What about Lucas? Well, $4bn is a lot of money, and it will fund a lot of smaller, more personal movies. I have no more knowledge than most people but I’d be surprised if we see more than 1 movie every couple of years. What he does with the rest of that money is anyone’s guess and nobody’s business, really… Good luck and fair play to him.

What does it mean for the rest of us? Well, for starters it meant a million tweets like this one being sent on Tuesday night:


And also like this:


And it’s this second tweet that actually cuts to the heart of the matter of what you actually feel about this move happening. Star Wars may beloved by many people across a number of generations, but is it actually any good? I’d argue both yes and no, and it’ll come as no surprise as to how I differentiate.

The first 3 films (episodes 4, 5 & 6) are good, the next 3 (eps 1, 2 & 3) are not, really. I’m not saying that the original three films are Vertigo or Citizen Kane, just that they are enjoyable and well constructed blockbusters and that the latter three are not. Where the first three movies use classic archetypes to tell the stories, the latter may as well use cardboard cut-outs such is the lack of depth to the characterisation.

Back when The Phantom Menace came out in 1999 I was at University studying screenwriting. I wasn’t a Star Wars obsessive, and I was someone who wanted the inside track, so I bought the script and read it before the film was in cinemas. Then I got to the end and thought to myself “Where’s the rest?” There was 40 minutes of story in the film and when I came to see the film at the cinema it became clear that they had crammed those 40 minutes of story into 136 minutes of screentime. It was dull, tedious and lifeless – everything the original trilogy could never be accused of.

But do we need to go over that in any greater depth? It’s old news now.

No, what I find interesting is the way in which Disney is deemed perfect because of some examples of great movies they have produced.
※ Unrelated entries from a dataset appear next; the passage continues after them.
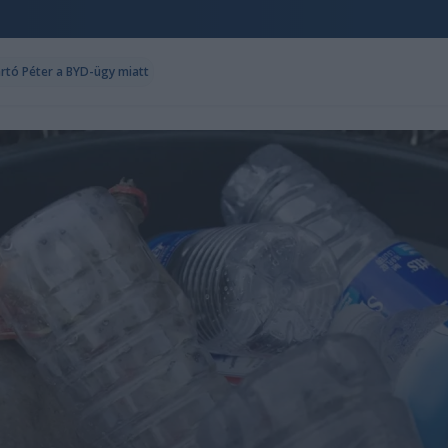
ártó Péter a BYD-ügy miatt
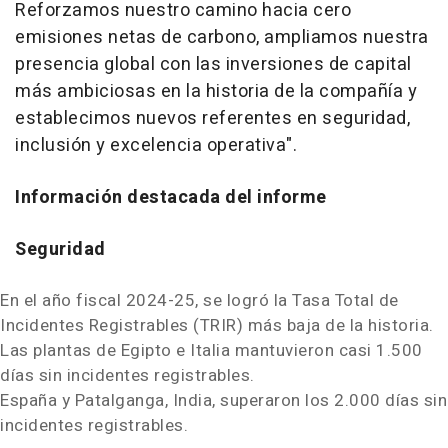
Reforzamos nuestro camino hacia cero
emisiones netas de carbono, ampliamos nuestra
presencia global con las inversiones de capital
más ambiciosas en la historia de la compañía y
establecimos nuevos referentes en seguridad,
inclusión y excelencia operativa".
Información destacada del informe
Seguridad
En el año fiscal 2024-25, se logró la Tasa Total de
Incidentes Registrables (TRIR) más baja de la historia.
Las plantas de Egipto e Italia mantuvieron casi 1.500
días sin incidentes registrables.
España y Patalganga,
India
, superaron los 2.000 días sin
incidentes registrables.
The tweet mentions Wall-E and The Avengers (the latter of which is not all that, sorry), but could have broadened that out to just Pixar in general, along with The Muppets, Enchanted and Tangled – all great movies. These are mentioned by way of proof that Disney will do a better job than Lucasfilm did, juxtapositioning them against The Phantom Menace and Indiana Jones & The Crystal Skull, poor, poor movies, the pair of them.

However, let me give you another list:
• The Santa Clause (1, 2 and 3!)
• Around the World In 80 Days (starring the perfect ensemble of Steve Coogan, Jackie Chan and Arnold Schwarzenegger)
• The Pacifier
• Beverly Hills Chihuahua
• The Sorcerer’s Apprentice
• John Carter

Those are a lot of bad films, and those are all Disney films produced during the 21st century. It’s not a pretty sight, and I didn’t even include the Pirates movies (terrible, but liable to provoke an argument).

The point is that yes, Disney have a lot of incredibly talented people and yes, the last 3 Star Wars films were terrible, but the combination doesn’t mean that the next Star Wars films will be great. They say that in Hollywood, “Nobody Knows Anything” but I think it’s safe to say that, no matter how good the output from the Disney/Lucasfilm deal, the next Star Wars film will make an awful lot of money. That much we do know.